A odontóloga lembra que, “corrigindo as deformações, que são um mecanismo de compensação do soma (corpo) para manter o equilíbrio, a pessoa passa a estar mais integrada com a vida, com o mundo e com todos os valores que são verdadeiros para ela. O ser humano passa a utilizar o seu potencial reprimido. É um caminho que o coloca em contato com o seu mundo interno, trazendo mais autoconhecimento. A pessoa se apropria da sua autenticidade, daquilo que é verdadeiro para ela e sai dos padrões comportamentais ditados pela sociedade e às vezes eleitos por ela própria numa tentativa de ser aceita pelo mundo pelo outro”.
Mudança de padrões
O primeiro passo para promover uma mudança é o reconhecimento de alguns nós que própria pessoas vai tecendo ao longo de sua caminhada. “Dentro da odontologia sistêmica, à medida que o indivíduo entra no processo de tratamento holístico ele inicia uma jornada de autoconhecimento e transformação com mais segurança e alegria e sem de desestruturar.

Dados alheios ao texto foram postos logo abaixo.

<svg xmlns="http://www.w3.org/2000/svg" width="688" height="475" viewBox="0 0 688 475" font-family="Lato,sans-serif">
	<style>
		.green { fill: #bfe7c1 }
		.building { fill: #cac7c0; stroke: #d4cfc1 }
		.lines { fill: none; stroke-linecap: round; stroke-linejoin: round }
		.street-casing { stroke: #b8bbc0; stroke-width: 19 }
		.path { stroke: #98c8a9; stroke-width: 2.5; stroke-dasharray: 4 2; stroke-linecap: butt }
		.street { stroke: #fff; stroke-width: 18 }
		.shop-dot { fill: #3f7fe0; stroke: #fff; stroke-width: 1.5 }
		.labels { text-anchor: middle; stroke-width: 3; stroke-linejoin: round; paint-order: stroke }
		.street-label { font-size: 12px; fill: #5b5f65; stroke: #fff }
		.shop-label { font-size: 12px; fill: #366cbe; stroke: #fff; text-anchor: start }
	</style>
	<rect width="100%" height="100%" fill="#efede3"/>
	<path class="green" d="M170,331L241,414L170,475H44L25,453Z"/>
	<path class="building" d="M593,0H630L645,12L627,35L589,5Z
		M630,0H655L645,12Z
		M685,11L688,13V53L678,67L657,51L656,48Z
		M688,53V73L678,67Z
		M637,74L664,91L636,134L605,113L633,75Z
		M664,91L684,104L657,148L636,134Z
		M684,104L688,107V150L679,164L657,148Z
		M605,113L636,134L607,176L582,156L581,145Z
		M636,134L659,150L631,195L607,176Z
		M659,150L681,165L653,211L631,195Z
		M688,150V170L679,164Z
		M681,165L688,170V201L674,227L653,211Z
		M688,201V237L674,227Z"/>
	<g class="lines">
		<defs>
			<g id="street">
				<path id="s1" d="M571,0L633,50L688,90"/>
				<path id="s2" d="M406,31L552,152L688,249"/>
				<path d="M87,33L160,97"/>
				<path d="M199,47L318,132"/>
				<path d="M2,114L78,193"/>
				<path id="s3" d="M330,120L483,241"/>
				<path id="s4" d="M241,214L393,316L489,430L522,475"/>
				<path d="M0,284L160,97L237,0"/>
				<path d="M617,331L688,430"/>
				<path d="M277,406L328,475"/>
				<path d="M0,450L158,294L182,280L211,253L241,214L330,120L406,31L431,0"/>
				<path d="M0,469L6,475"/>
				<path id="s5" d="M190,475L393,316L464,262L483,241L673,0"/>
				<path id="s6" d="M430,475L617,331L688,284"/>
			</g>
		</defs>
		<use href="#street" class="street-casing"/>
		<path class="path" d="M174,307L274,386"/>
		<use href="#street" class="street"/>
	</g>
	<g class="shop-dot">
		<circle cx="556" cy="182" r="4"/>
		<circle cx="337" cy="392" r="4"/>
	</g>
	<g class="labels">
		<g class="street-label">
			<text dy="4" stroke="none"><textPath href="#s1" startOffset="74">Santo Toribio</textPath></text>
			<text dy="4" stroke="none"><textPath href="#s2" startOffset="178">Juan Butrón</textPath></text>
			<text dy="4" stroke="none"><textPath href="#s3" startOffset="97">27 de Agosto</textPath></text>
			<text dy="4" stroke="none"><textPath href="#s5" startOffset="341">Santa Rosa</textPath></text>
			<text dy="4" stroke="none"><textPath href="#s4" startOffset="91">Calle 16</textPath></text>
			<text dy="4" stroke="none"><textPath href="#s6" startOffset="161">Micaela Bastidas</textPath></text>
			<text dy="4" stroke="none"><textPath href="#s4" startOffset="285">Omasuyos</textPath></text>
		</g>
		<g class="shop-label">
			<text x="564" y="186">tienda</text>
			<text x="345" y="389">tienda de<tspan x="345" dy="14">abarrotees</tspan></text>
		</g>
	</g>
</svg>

O abandonar hábitos e posturas estereotipadas pode ser mais ou menos difícil, variando de pessoa para pessoa. Por isso, a abordagem deverá ser individual, cada caso é único”, sentencia Ione Alves.
Através da associação de diversas técnicas como a reabilitação oral e do uso de aparelhos intra-bucais, o odontólogo vai procurando a reconstituição das curvas das arcadas, o posicionamento correto dos dentes dentro da boca, a melhoria da postura da coluna, a liberação dos movimentos da mandíbula e o aumento do espaço interno da boca. “ É bom ressaltar que, para se manter na boca o que se conseguiu, é necessário que cada movimento seja efetuado no ritmo do corpo e não no ritmo do dentista, ensina a odontóloga”.
Os três pilares da odontologia sistêmica são: o espaço, a postura e o movimento. A técnica mexe no comportamento emocional e mental porque quando dá mais à boca, dá-se mais espaço à vida. “Liberando-se os movimentos da mandíbula, dá-se maior liberdade ao viver e trabalhando-se sobre a postura, será com postura que de viverá. O indivíduo introjeta aquilo que se é, e a maneira de atuar, ser e estar naquele momento e naquele contexto”, diz Ione.
Ela alia ao seu trabalho a leitura corporal que identifica e interpreta os sinais e sintomas das desordens sociais. “Através dessa leitura, estudo e defino qual será o melhor caminho para a correção desses desequilíbrios, seja através do uso de aparelhos ou da indicação de massagem corporal, homeopatia, acupuntura e fitoterapia”, arremata.